Objectif: Recopiez mot pour mot l’intégralité de la critique consacrée à L’Architecture.

Source:
---

L’inquiétante étrangeté de l’Architecture

L'aéropostale des lettres

29 octobre 2021 par

Littérature

L'Architecture

  • Auteur : Marien Defalvard
  • Date parution : 29/10/2021
  • Difficulté : 5 / 5
  • Note : 5 / 5
  • ISBN : 2213717451
  • Edition : Fayard

L’Architecture, œuvre à considérer comme un Aérolithe.

 

Marien Defalvard est un jeune auteur français, il a déjà publié deux ouvrages ( “Du temps qu’on existait” (Grasset) en 2011, et “Narthex” ( Paris, Exils, coll. « Littérature »), un recueil de poésie en 2016).

 

Le grand renfermement médiatique cloisonne la littérature contemporaine à la promotion permanente d’auteurs se baignant avec une malsaine gourmandise dans le jus pourrissant de l’auto-référentialité égotiste. L’existence médiatique de Marien Defalvard étant quasi-inexistante, c’est par une furtive et discrète voie de traverse que nous avons pu dénicher ce joyaux littéraire; en effet, le critique littéraire Juan Asensio a longuement évoqué son œuvre sur le Stalker.

---

Informations extraites:
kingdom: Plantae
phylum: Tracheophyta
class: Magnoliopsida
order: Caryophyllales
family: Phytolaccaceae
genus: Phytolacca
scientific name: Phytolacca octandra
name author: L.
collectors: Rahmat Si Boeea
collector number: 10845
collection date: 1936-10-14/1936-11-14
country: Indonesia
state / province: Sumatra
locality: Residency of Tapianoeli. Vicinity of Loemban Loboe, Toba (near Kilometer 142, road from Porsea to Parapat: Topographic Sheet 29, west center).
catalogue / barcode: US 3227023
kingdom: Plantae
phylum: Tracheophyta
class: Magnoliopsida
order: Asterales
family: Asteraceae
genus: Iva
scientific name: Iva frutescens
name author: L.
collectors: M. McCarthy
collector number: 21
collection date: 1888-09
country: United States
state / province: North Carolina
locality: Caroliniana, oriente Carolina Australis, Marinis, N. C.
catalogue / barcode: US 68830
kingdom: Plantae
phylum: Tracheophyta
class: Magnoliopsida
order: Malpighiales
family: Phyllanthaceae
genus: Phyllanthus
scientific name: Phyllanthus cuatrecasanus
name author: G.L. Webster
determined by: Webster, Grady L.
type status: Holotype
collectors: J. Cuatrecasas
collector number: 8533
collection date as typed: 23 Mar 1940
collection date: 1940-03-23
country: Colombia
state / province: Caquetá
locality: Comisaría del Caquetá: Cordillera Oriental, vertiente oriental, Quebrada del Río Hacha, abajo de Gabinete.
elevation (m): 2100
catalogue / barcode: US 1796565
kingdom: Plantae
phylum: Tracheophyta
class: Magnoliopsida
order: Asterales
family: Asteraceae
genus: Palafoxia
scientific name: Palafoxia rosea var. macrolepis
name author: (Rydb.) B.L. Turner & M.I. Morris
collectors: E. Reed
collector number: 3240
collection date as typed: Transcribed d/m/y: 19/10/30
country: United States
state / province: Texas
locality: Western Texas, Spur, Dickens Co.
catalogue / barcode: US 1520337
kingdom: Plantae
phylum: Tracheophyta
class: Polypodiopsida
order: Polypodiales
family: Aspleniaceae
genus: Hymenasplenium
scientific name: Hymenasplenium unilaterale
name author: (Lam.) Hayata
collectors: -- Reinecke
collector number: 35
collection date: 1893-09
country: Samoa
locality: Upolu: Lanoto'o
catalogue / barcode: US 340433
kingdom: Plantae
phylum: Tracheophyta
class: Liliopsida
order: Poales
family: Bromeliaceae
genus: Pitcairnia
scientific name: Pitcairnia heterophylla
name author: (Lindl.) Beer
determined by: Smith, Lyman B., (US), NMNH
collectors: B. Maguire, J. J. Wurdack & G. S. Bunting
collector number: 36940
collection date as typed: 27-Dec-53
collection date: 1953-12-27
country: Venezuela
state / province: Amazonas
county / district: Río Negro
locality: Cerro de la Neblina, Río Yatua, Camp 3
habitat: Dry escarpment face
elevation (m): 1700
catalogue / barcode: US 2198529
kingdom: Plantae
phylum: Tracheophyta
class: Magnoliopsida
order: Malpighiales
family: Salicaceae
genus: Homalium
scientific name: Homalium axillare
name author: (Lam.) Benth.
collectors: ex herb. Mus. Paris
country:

---

Réponse complète:
L’inquiétante étrangeté de l’Architecture

L'aéropostale des lettres

29 octobre 2021 par

Littérature

L'Architecture

  • Auteur : Marien Defalvard
  • Date parution : 29/10/2021
  • Difficulté : 5 / 5
  • Note : 5 / 5
  • ISBN : 2213717451
  • Edition : Fayard

L’Architecture, œuvre à considérer comme un Aérolithe.

 

Marien Defalvard est un jeune auteur français, il a déjà publié deux ouvrages ( “Du temps qu’on existait” (Grasset) en 2011, et “Narthex” ( Paris, Exils, coll. « Littérature »), un recueil de poésie en 2016).

 

Le grand renfermement médiatique cloisonne la littérature contemporaine à la promotion permanente d’auteurs se baignant avec une malsaine gourmandise dans le jus pourrissant de l’auto-référentialité égotiste. L’existence médiatique de Marien Defalvard étant quasi-inexistante, c’est par une furtive et discrète voie de traverse que nous avons pu dénicher ce joyaux littéraire; en effet, le critique littéraire Juan Asensio a longuement évoqué son œuvre sur le Stalker.